Exercise instructions> Copy the data below, swapping each "catalogue" for "catalog" and leaving everything else unchanged.

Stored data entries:
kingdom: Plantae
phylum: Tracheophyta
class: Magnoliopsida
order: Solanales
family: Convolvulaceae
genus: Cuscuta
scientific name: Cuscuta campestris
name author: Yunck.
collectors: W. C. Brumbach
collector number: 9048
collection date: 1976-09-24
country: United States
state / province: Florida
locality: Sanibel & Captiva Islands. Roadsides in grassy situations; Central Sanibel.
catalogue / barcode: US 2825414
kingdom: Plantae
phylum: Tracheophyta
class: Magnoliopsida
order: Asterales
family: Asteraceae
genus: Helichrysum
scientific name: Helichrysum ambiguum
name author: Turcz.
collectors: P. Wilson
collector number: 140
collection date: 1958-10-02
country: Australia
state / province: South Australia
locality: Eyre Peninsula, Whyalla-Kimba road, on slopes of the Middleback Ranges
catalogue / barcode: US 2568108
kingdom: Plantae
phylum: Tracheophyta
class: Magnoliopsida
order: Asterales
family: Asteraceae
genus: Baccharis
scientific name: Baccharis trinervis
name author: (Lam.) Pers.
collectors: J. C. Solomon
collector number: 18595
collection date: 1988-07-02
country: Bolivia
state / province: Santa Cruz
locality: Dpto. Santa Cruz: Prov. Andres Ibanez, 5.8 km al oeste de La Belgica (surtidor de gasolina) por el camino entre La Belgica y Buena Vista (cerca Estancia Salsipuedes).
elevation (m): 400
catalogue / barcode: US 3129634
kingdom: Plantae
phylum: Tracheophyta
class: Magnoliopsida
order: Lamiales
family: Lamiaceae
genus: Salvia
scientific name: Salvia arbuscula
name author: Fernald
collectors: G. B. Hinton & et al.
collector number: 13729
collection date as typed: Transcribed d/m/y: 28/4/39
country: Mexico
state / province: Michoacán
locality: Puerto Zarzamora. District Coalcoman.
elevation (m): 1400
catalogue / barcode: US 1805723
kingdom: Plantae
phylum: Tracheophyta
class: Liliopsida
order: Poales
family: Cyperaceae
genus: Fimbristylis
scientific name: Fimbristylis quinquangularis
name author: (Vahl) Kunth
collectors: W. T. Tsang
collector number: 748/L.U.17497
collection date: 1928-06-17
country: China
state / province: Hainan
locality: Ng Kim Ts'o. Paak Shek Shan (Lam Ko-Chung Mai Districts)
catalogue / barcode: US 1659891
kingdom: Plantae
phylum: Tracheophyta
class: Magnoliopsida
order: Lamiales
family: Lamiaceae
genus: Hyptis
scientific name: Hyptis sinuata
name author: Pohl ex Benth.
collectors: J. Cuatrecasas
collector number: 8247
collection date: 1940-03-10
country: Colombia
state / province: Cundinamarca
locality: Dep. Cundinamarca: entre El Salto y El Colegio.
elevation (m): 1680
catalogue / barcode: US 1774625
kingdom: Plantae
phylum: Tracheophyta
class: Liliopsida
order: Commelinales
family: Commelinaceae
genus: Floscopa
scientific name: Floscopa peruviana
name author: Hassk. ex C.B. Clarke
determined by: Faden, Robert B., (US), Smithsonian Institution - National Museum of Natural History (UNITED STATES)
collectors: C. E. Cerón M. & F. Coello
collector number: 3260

Expected answer>
kingdom: Plantae
phylum: Tracheophyta
class: Magnoliopsida
order: Solanales
family: Convolvulaceae
genus: Cuscuta
scientific name: Cuscuta campestris
name author: Yunck.
collectors: W. C. Brumbach
collector number: 9048
collection date: 1976-09-24
country: United States
state / province: Florida
locality: Sanibel & Captiva Islands. Roadsides in grassy situations; Central Sanibel.
catalog / barcode: US 2825414
kingdom: Plantae
phylum: Tracheophyta
class: Magnoliopsida
order: Asterales
family: Asteraceae
genus: Helichrysum
scientific name: Helichrysum ambiguum
name author: Turcz.
collectors: P. Wilson
collector number: 140
collection date: 1958-10-02
country: Australia
state / province: South Australia
locality: Eyre Peninsula, Whyalla-Kimba road, on slopes of the Middleback Ranges
catalog / barcode: US 2568108
kingdom: Plantae
phylum: Tracheophyta
class: Magnoliopsida
order: Asterales
family: Asteraceae
genus: Baccharis
scientific name: Baccharis trinervis
name author: (Lam.) Pers.
collectors: J. C. Solomon
collector number: 18595
collection date: 1988-07-02
country: Bolivia
state / province: Santa Cruz
locality: Dpto. Santa Cruz: Prov. Andres Ibanez, 5.8 km al oeste de La Belgica (surtidor de gasolina) por el camino entre La Belgica y Buena Vista (cerca Estancia Salsipuedes).
elevation (m): 400
catalog / barcode: US 3129634
kingdom: Plantae
phylum: Tracheophyta
class: Magnoliopsida
order: Lamiales
family: Lamiaceae
genus: Salvia
scientific name: Salvia arbuscula
name author: Fernald
collectors: G. B. Hinton & et al.
collector number: 13729
collection date as typed: Transcribed d/m/y: 28/4/39
country: Mexico
state / province: Michoacán
locality: Puerto Zarzamora. District Coalcoman.
elevation (m): 1400
catalog / barcode: US 1805723
kingdom: Plantae
phylum: Tracheophyta
class: Liliopsida
order: Poales
family: Cyperaceae
genus: Fimbristylis
scientific name: Fimbristylis quinquangularis
name author: (Vahl) Kunth
collectors: W. T. Tsang
collector number: 748/L.U.17497
collection date: 1928-06-17
country: China
state / province: Hainan
locality: Ng Kim Ts'o. Paak Shek Shan (Lam Ko-Chung Mai Districts)
catalog / barcode: US 1659891
kingdom: Plantae
phylum: Tracheophyta
class: Magnoliopsida
order: Lamiales
family: Lamiaceae
genus: Hyptis
scientific name: Hyptis sinuata
name author: Pohl ex Benth.
collectors: J. Cuatrecasas
collector number: 8247
collection date: 1940-03-10
country: Colombia
state / province: Cundinamarca
locality: Dep. Cundinamarca: entre El Salto y El Colegio.
elevation (m): 1680
catalog / barcode: US 1774625
kingdom: Plantae
phylum: Tracheophyta
class: Liliopsida
order: Commelinales
family: Commelinaceae
genus: Floscopa
scientific name: Floscopa peruviana
name author: Hassk. ex C.B. Clarke
determined by: Faden, Robert B., (US), Smithsonian Institution - National Museum of Natural History (UNITED STATES)
collectors: C. E. Cerón M. & F. Coello
collector number: 3260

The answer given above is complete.